Calex’s legal notice said:
“The addiction to the Fortnite game has real consequences for the lives of players: Several don’t eat or shower, and no longer socialize.”
Fortnite belongs to the class of games known as “Free-to-Play,” or F2P, which allow players to acquire the game for free—but they also have the option of speeding up their progress by making in-game purchases.
Many F2P games have daily revenues raised by games can reach from the tens of thousands to over a million dollars.

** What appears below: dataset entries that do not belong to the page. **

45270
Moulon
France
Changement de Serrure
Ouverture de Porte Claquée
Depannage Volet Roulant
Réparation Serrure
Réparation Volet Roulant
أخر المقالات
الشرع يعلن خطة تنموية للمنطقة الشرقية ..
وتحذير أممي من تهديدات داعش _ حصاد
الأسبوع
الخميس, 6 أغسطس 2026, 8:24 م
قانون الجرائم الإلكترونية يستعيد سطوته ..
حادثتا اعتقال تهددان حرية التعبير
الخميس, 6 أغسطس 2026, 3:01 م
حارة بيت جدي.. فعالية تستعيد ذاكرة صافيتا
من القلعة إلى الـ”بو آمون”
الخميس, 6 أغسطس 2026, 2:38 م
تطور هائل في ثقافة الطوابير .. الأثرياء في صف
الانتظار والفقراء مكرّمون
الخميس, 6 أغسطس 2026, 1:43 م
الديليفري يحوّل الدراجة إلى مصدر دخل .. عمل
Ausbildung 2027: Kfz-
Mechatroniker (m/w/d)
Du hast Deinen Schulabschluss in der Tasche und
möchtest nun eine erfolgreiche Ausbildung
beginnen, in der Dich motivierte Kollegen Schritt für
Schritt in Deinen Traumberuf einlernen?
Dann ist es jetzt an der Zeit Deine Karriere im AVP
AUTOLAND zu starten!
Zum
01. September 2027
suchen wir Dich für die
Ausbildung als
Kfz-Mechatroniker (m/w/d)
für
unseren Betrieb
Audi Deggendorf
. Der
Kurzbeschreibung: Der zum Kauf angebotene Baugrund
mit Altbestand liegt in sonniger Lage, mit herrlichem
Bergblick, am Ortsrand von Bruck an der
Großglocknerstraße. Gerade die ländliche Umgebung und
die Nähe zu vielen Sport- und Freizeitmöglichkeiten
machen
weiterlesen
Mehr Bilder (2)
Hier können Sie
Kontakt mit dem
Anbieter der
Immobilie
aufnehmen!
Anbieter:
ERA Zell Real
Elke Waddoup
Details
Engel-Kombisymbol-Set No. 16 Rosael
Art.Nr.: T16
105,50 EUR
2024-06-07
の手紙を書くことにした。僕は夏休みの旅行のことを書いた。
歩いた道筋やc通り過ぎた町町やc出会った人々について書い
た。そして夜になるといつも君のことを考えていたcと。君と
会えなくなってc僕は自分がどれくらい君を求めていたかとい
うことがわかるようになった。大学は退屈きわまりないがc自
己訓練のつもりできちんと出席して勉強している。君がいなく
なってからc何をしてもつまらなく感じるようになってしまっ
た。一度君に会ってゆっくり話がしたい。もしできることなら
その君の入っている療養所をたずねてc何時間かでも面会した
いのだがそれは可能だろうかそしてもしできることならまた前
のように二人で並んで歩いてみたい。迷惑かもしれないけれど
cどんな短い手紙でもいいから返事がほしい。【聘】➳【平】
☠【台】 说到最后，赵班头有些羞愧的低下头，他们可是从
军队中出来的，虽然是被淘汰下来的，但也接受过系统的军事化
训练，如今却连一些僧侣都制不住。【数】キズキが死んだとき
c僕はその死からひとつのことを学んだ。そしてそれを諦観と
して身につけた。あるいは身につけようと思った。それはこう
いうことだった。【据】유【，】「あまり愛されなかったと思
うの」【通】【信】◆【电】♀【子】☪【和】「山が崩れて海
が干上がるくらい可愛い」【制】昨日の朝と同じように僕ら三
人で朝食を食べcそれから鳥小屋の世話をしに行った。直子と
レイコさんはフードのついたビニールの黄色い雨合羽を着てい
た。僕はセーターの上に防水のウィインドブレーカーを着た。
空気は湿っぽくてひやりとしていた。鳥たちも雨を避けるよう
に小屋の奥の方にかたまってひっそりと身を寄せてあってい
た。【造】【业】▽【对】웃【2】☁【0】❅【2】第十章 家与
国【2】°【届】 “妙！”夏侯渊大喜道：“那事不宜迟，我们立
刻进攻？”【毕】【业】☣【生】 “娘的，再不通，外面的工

Fortnite, an industry leader, has become a massive cultural phenomenon since it took 2018 by storm, and managed to generate $3 billion in revenue for Epic Games last year.
Lawyer Jean-Philippe Caron, who helped bring the lawsuit, accused the game creators of enlisting the help of “psychologists to help make the game addictive.”
In a 2010 article by industry magazine Gamasutra, Settlers Online game designer Teut Weidemann gave a glimpse into the mindsets of game developers, revealing an openly cynical approach to consumers.
In the interview, the designer touted the seven biblical sins—vanity, envy, gluttony, lust, anger, greed, sloth—as a go-to guide for “monetizing all the weakness of people” while keeping them “addicted and make them keep playing.”
Christopher Schmitz, a colleague of Weidemann, added:
“Game design is not about game design anymore — now it’s about business.
“We do exploit them, but they should not feel like they’re treated in a bad way.”